Enquanto isso, mesmo sendo um dos principais afetados pela Covid-19, os Estados Unidos vivem um movimento contrário. Enquanto o Brasil vê o capital sendo tirado de sua economia, os norte-americanos veem dinheiro sendo injetado, com muitas pessoas, de todo o mundo, comprando títulos de seu governo e sua moeda local.
Um dos principais receios quando o dólar sobe são os impactos na inflação, uma vez que os valores de produtos importados e exportados costumam ser ligados à moeda americana. De acordo com Schwartsman, no entanto, esta não é uma preocupação muito importante no contexto atual. Isso porque, segundo ele, não parece estar havendo um grande repasse no preço destes produtos, o que deve, em alguma medida, ajudar na recuperação do atual cenário de crise.
Segundo o ex-diretor do Banco Central, com a atual cotação do dólar, o Brasil consegue exportar mais facilmente tudo o que é produzido localmente, mas tem dificuldade em importar, o que caracteriza um câmbio desalinhado. Considerando que tudo que é produzido na Brasil acaba ficando mais barato, a exportação deve ser facilitada, o que, para muitos economistas, pode levar à diminuição da concorrência de outros exportadores em relação aos produtos brasileiros.
Além disso, como a importação é dificultada devido ao câmbio, o mercado interno tem que adquirir produtos nacionais. Com isso, quando o ritmo de compras no país voltar ao normal, uma preferência maior deve ser dada aos produtos locais, de acordo com Schwartsman.

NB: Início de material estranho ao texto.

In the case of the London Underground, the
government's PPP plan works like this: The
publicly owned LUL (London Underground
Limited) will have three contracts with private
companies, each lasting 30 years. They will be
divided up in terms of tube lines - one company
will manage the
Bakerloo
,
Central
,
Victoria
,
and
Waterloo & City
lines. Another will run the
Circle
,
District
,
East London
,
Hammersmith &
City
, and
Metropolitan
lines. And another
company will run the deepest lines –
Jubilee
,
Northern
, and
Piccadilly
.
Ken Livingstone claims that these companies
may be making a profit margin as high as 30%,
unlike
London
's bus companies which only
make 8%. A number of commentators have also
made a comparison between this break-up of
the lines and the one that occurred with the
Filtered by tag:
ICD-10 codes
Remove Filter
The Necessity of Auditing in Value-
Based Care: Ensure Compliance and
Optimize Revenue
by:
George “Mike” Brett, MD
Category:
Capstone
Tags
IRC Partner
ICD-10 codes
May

Com a velocidade com que o dólar está subindo, o grande medo é de que a moeda americana atinja níveis estratosféricos – ainda maiores do que já atingiu – e nem mesmo os economistas chegam a um consenso sobre o que será do futuro. Alguns acreditam que a moeda possa atingir R$ 6 e outros creem que ficará abaixo de R$ 5. Alexandre Schwartsman é um dos que acreditam na baixa: "Minha impressão – é difícil fazer previsões neste momento – é que me parece um pouco esticado o valor do dólar, na casa do R$ 5,20, R$ 5,30. É mais provável que ele caia do que suba". Segundo a edição de 4 de maio do Relatório Focus do Banco Central – que considera as estimativas de mais de 100 instituições do mercado financeiro – , o ponto médio das previsões para o dólar no fim do ano está em R$ 5.
Schwartsman avalia que os movimentos do mercado têm sido muito mais ditados pelo pânico do que por um raciocínio mais elaborado. Ou seja, com o retorno à situação normal, o patamar buscado pelo dólar deve ser inferior ao de hoje, inclusive abaixo de R$ 5. "Eu não ficaria espantado", diz.

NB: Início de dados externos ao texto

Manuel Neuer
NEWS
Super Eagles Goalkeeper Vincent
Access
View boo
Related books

Por ora, não há nada no âmbito econômico que o governo brasileiro possa fazer para reverter o atual quadro de instabilidade, no entendimento de Schwartsman, uma vez que as principais forças do que está acontecendo não vêm de dentro, mas sim de um movimento mundial causado pela pandemia.
"As ações estão muito mais do lado de medidas de saúde pública, que podem mostrar um impacto menor da epidemia no Brasil", diz.
Na visão do economista, o que deve ser feito, mas nem tanto para tentar uma valorização do real e consequente baixa do dólar, mas sim porque é "o absolutamente correto", é mostrar que o país tem estratégias para lidar com o vírus, algo que o governo não tem mostrado, inclusive o presidente Jair Bolsonaro.
Para Schwartsman, o quanto antes o Brasil tiver condições de abandonar a quarentena e o isolamento social, melhor vai ser para a economia local.